Eb=120V,Ec1=0V,Ec2=120Vでフィールドコイルに60mA(312.0V)を供給するためには平滑後の直流電源の電圧は約432.0V必要と計算できる。
供給電力を調整可能とした場合、下限の10W時の動作を考えると供給電流は43.9mA, フィールドコイル電圧は228.0Vと計算できる。上記の直流電源電圧を基準とすると6L6Gにかかるプレート電圧は204.0Vとなる。上に記述した5極管接続時のEb-Ip特性曲線に当てはめるとプレート電圧204V時Ec2=87Vでプレート電流は励磁コイル電力10Wに必要な43.9mAを示す。
電源部の出力電圧を432.0Vになるように設計(調整)し、6L6Gのスクリーングリッド電圧を120Vから87Vまで調整可能な回路を設計すれば励磁コイルへの出力電力を18.7Wから10Wへの調整が可能となる。

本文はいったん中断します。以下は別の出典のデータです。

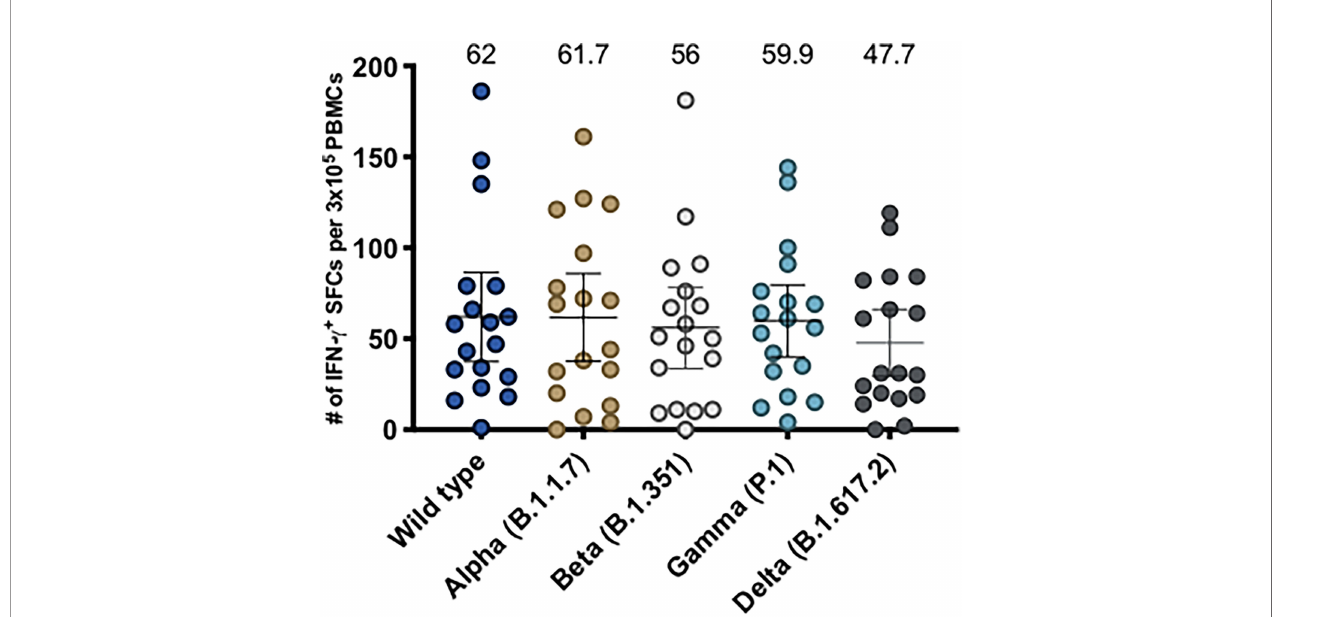
FIGURE 4 | Evaluation of cellular immune response through ELISPOT upon stimulation with Mega Pools of Spike peptides derived from SARS-CoV-2 WT and variants of concern in volunteers immunized with CoronaVac. Numbers of IFN- g -secreting cells, determined through ELISPOT as spot forming cells (SFCs) were determined. PBMCs were stimulated with MP-S WT, MP-S Alpha, MP-S Beta, MP-S Gamma and MP-S Delta for 48 h for samples obtained 2 weeks after the second dose of volunteers of the 0-14 schedule (n = 11) and 0-28 schedule (n = 7). A total of 18 volunteers were evaluated. Data shown represents mean ± 95% CI and the mean is indicated above each bar. Statistical differences were evaluated by a one-way ANOVA followed by Dunnett ’ s test for multiple comparisons against the MP-S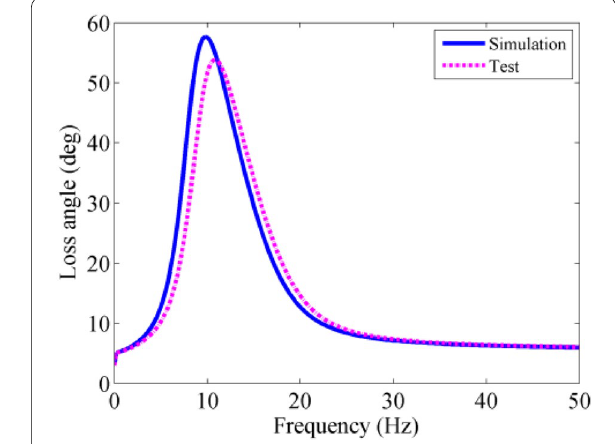
Figure 9 Loss angle vs. frequency curves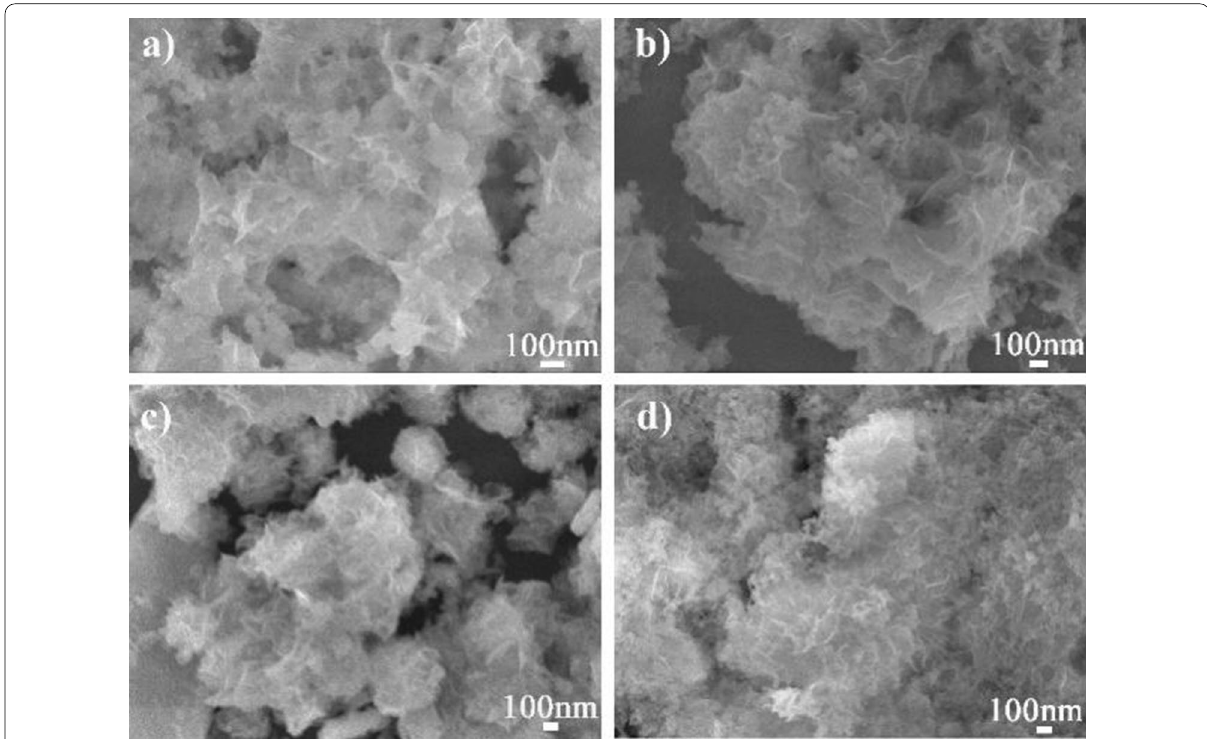
Fig. 2 SEM images of CeCdW 12 nanoflowers which were prepared using different amount of CdCl 2 3.5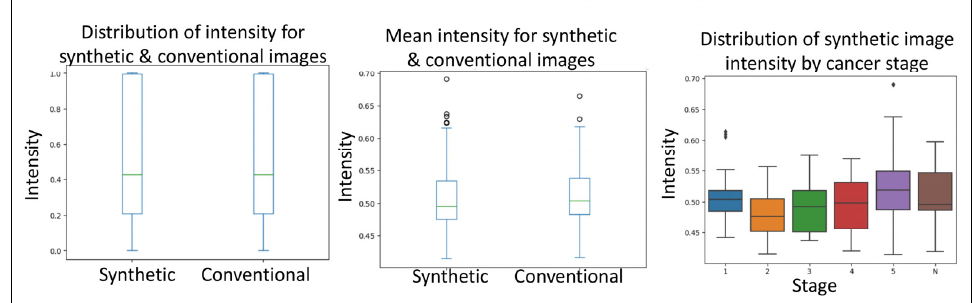
Figure 3. Boxplots depicting the minimum, median, interquartile range, maximum and potential outliers of image intensity for both synthetic and conventional samples. Highlighting the convolu- tional neural network quality control and applicability validation steps in evaluating the distribution of intensity for synthetic and conventional images, mean intensity for synthetic and conventional images, and distribution of synthetic image intensity by cancer stage. Here “N” represents normal and 1–5 represents the increasing progression of the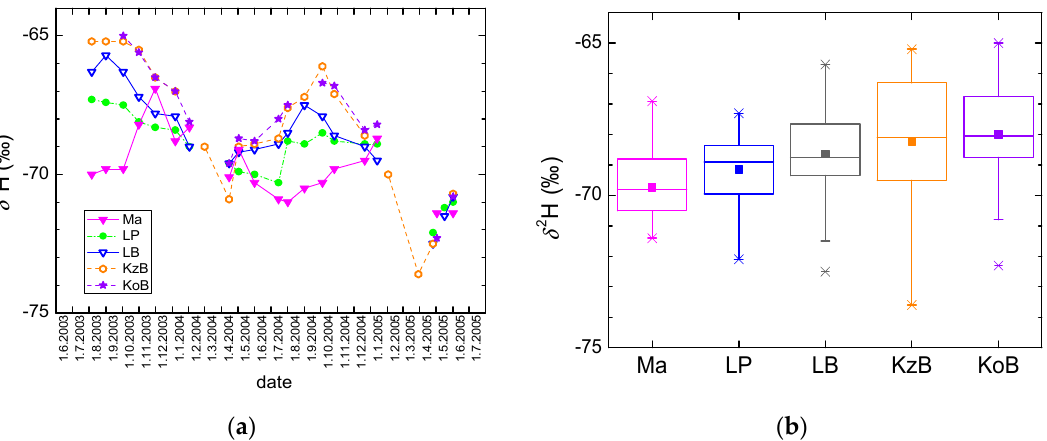
Figure 13. ( a ) δ 2 H values in the surface waters, 2003–2005, data from [10]; ( b ) box-plots of δ 2 H values at the same locations.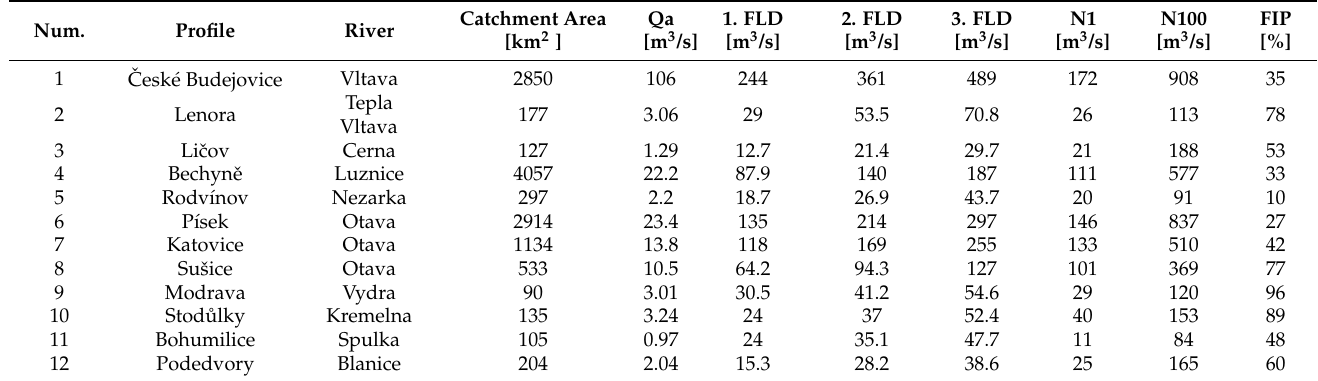
Table 2. Profile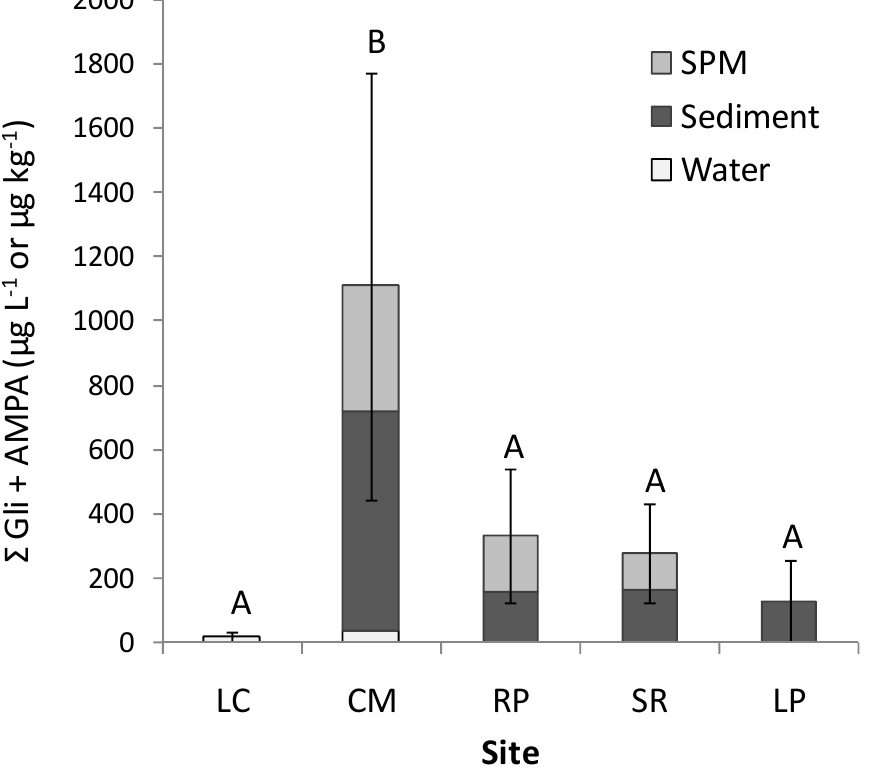
Figure 3. Addition of glyphosate and aminomethylphosphonic acid (AMPA) quantified in water (µg L − 1 ), sediment (µg kg − 1 ) and suspended particulate matter (SPM µg kg − 1 ) samples from the Suquía River basin. Different letters indicate significant differences between monitoring sites ( p < 0.05). LC: La Calera, CM: Villa Corazón de María, RP: Río Primero, SR: Santa Rosa de Río Primero, LP: La Para.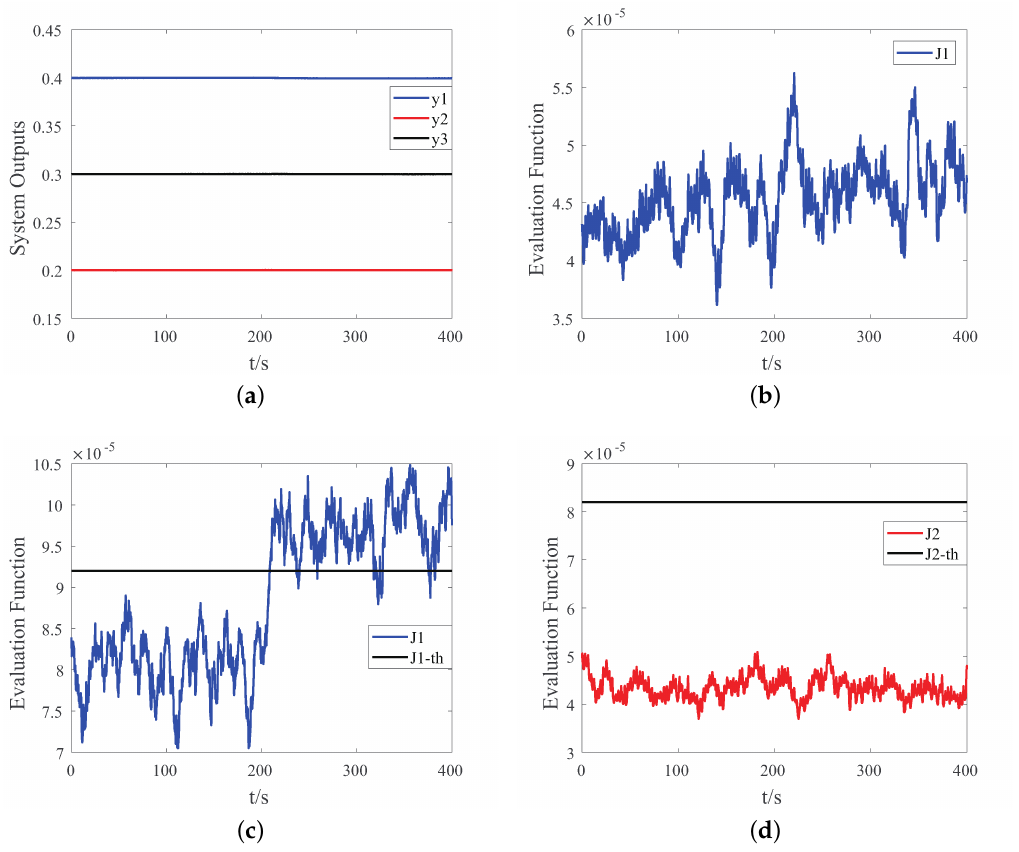
Figure 4. Simulation results of the system with fault mode i = 1 occurring at 200 s: ( a ) system outputs without auxiliary signals; ( b ) the evaluation function J [ 1 ] without auxiliary signals; ( c ) the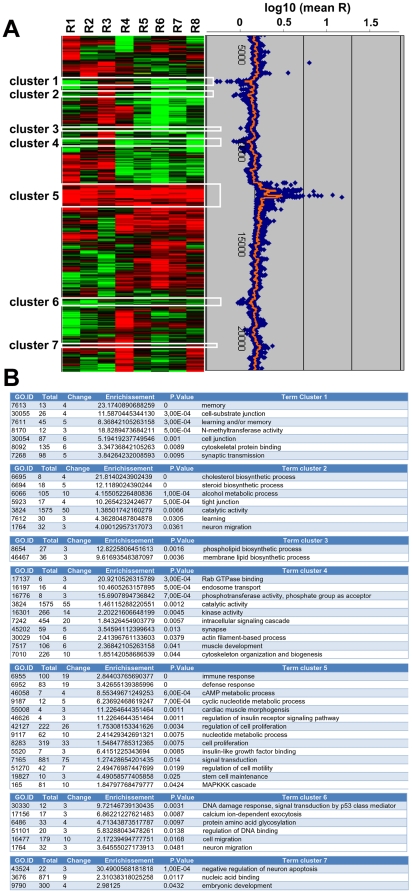
Gene expression analysis following Arx expression in N2a cells.A) Heat map representing hierarchical clustering of the ratio “Arx-transfected cells/control-transfected cells” in 8 different replicates. Each row represents a gene and each column, a sample. Levels are color-coded with red, green and black, corresponding to an increase, decrease or no change in gene expression, respectively. Seven clusters of genes with the same regulation were identified. B) Functional annotation of genes in the seven clusters using the GoMiner program.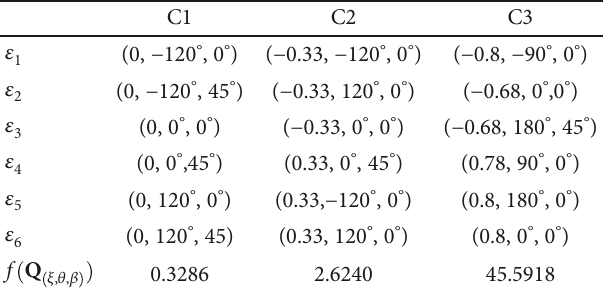
Table 1: Schemes of sensor placement. Each location was written as ξ , θ , β , i = 1, … , 6 . i i i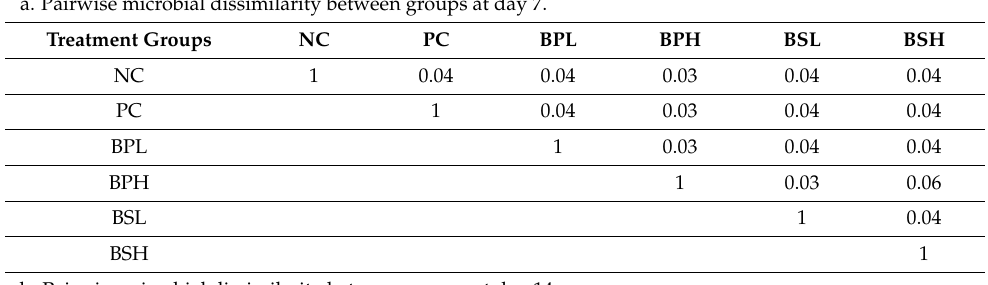
Table 2. Pairwise microbial community dissimilarity (beta diversity) in response to dietary treatments between groups at days 7 ( a ), 14 ( b ), 28 ( c ), and 42 ( d ) and within groups between different timepoints ( e ). a. Pairwise microbial dissimilarity between groups at day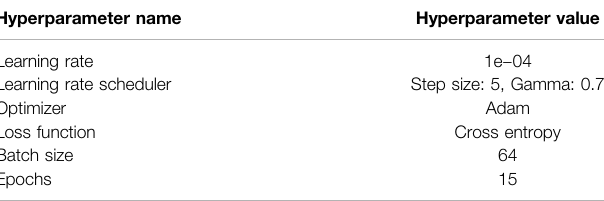
TABLE 2 | Hyperparameters used to trained the ResNet-18 classi fi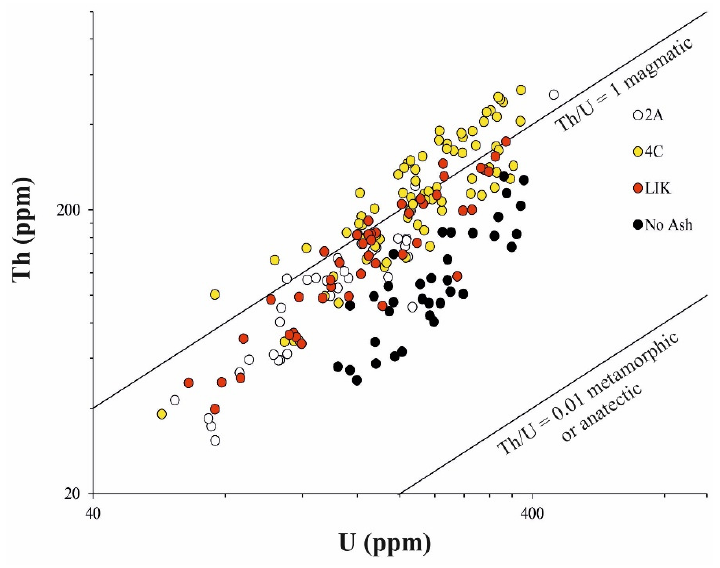
Figure 6. Th vs. U diagram for the here studied zircons, according to [31]. White circles: 2A; yellow circles: 4C; red circles: LIK; black circles: No Ash.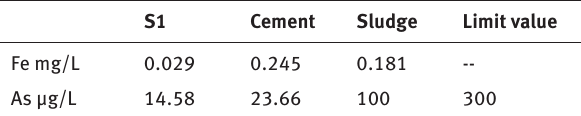
Table 4: TCLP test results for modified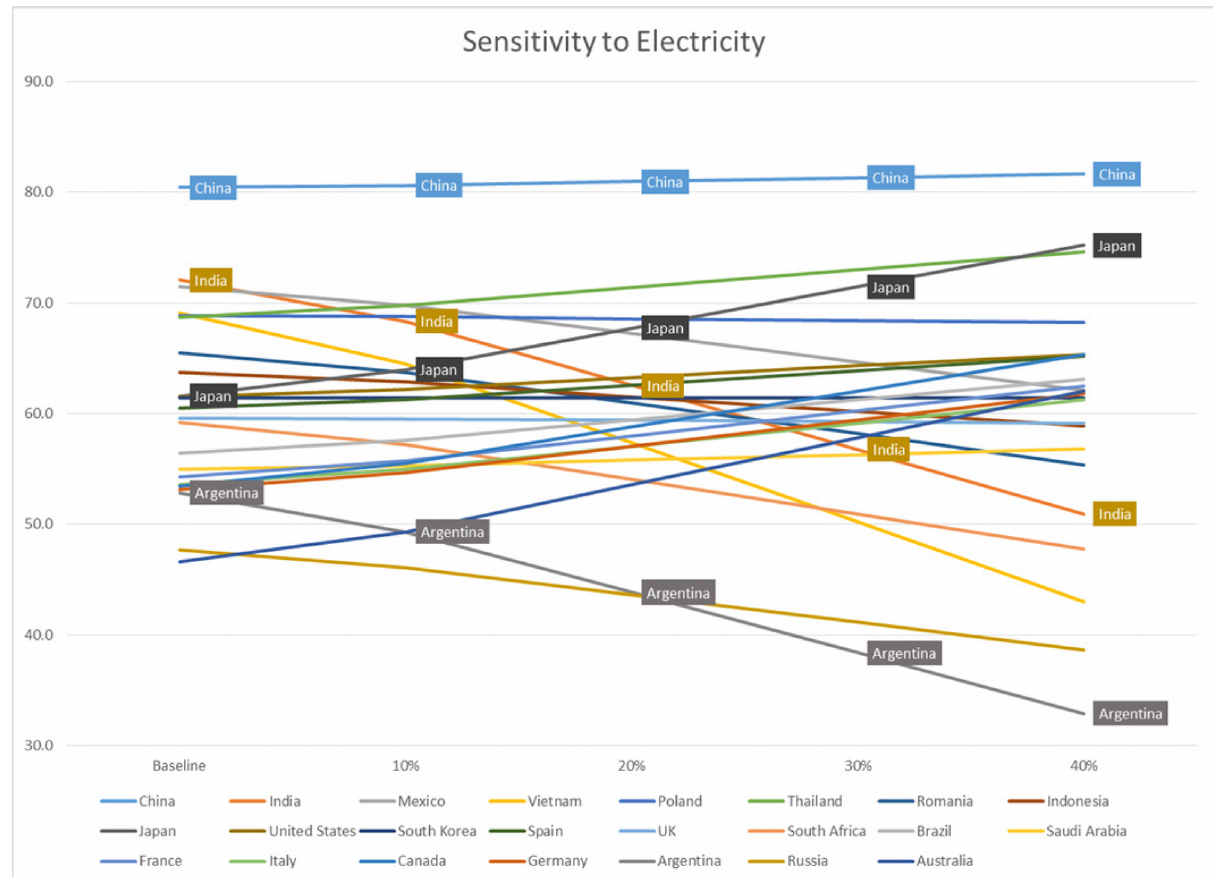
Figure 7. Electricity index utility weight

スクリーングリッドの電圧を120Vから87Vまで調整可能とする回路を考える。

供給電源はコイル供給に使用する432.0Vを利用する。回路としては供給電源Ebbから固定抵抗R1を通じて6L6Gのスクリーングリッドに接続しVRを経てR2を通ってグラウンドに落とす。この時VRとR2に流れる電流をI2としたときR1に流れる電流I1はI1=I2+Ic2(スクリーングリッド電流)となる。I2×(VR+R2)=Ec2となり、Ec2+I1×R1=425.9Vになる組み合わせを考える。スクリーングリッド電流はプレート電流,スクリーングリッド電圧と相関関係があるが、ここでは6L6Gの動作例から推測し、Ic2:Ip=0.1から0.15の間で落ち着くものとして考える。とりあえず、0.1にて計算を進める。VR部で発生する消費電力を考慮しながら上記の条件からR1,R2,VRを計算する。Ip60mA時で考えると、Ic2:Ip=0.1の場合6mA程度の電流がスクリーングリッドに流入することになる。Ic2:Ipが予想より大きくずれて0に近づいたり0.2に近づくことを最悪値として考えた場合も考慮しつつR1,R2の固定抵抗値を仮決めする。スクリーングリッド電流が0のときはI2=I1となり18Wの最大電力時は(VR+R2):R1=120:(432-120)=120:312となるのでVR+R2すなわちスクリーングリッドからグラウンド側の総抵抗とスクリーングリッドから電源側の抵抗の比率は大まかに1:3と見積もれる。最少電力時の10W時はこの比率は87:(432-87)となり約1:4となる。VR値が大きいとき1:3となり、小さいとき1:4となるようにすればよい。またI2が多くなればなるほどIc2の誤差の影響は小さくなるが、電源部への負担が大きくなることと、VR部での消費電力が大きくなることが考えられるのでIc2が20mA以下で収まるように考えるとR1,R2はE24系列で16kΩ, 3.9kΩあたりを選ぶのがよさそうである。この時VRの最大値は18W出力時で約5kΩとなる。このR1,R2をうまく選ばないとVRの最大抵抗値が大きくなり20kΩ以上になると、VRでの消費電力が定格容量に近づいたり、超えてしまう場合があるので注意が必要である。東京コスモスの可変抵抗(30φ)の使用を前提とするとVR値が20kΩ以上必要となった場合、炭素系の可変抵抗しかラインナップされていないため定格電力が0.6W(または0.4W)となってしまう。巻線型可変抵抗の定格電力は2.5W程度あり余裕があるが、20kΩより大きなものはラインナッップれていない。巻線型可変抵抗が使用可能な最大抵抗値20kΩ以下で最大出力が得られるR1,R2の組合せを見つけることが重要である。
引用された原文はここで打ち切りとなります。